Given data.
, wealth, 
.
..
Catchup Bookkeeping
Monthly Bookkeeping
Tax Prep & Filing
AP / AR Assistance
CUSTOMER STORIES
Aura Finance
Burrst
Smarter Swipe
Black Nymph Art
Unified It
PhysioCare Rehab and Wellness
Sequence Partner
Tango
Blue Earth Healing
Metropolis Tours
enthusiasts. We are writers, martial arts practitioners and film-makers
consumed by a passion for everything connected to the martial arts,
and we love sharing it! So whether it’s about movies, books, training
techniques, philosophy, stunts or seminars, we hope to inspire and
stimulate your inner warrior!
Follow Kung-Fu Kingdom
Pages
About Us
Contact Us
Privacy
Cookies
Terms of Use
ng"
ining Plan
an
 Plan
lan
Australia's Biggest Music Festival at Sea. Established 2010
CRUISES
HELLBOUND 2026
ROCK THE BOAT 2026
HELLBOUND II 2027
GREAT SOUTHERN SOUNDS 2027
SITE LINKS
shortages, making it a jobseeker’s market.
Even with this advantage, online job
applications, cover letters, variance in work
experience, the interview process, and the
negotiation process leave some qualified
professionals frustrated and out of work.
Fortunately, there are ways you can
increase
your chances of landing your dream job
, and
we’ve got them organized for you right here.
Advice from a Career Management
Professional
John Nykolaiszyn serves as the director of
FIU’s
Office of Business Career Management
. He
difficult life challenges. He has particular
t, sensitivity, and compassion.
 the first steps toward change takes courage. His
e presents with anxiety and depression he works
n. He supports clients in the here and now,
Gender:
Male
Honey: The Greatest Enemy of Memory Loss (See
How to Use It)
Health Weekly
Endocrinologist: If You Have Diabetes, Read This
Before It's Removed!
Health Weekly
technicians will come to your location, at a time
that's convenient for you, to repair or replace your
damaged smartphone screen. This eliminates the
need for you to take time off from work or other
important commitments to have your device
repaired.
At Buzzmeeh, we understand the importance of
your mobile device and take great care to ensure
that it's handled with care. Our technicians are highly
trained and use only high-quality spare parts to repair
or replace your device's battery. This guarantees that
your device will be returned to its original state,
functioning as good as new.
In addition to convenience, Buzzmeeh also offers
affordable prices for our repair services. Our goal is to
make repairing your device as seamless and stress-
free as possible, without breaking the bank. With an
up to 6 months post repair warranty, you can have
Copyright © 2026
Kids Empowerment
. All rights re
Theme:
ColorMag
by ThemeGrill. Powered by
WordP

Assignment.
Within the listing above, locate the line containing "Terms of Use" and the line containing "applications, cover letters, variance in work". Reproduce those two lines and all lines between them exactly, with nothing added.

Output.
Terms of Use
ng"
ining Plan
an
 Plan
lan
Australia's Biggest Music Festival at Sea. Established 2010
CRUISES
HELLBOUND 2026
ROCK THE BOAT 2026
HELLBOUND II 2027
GREAT SOUTHERN SOUNDS 2027
SITE LINKS
shortages, making it a jobseeker’s market.
Even with this advantage, online job
applications, cover letters, variance in work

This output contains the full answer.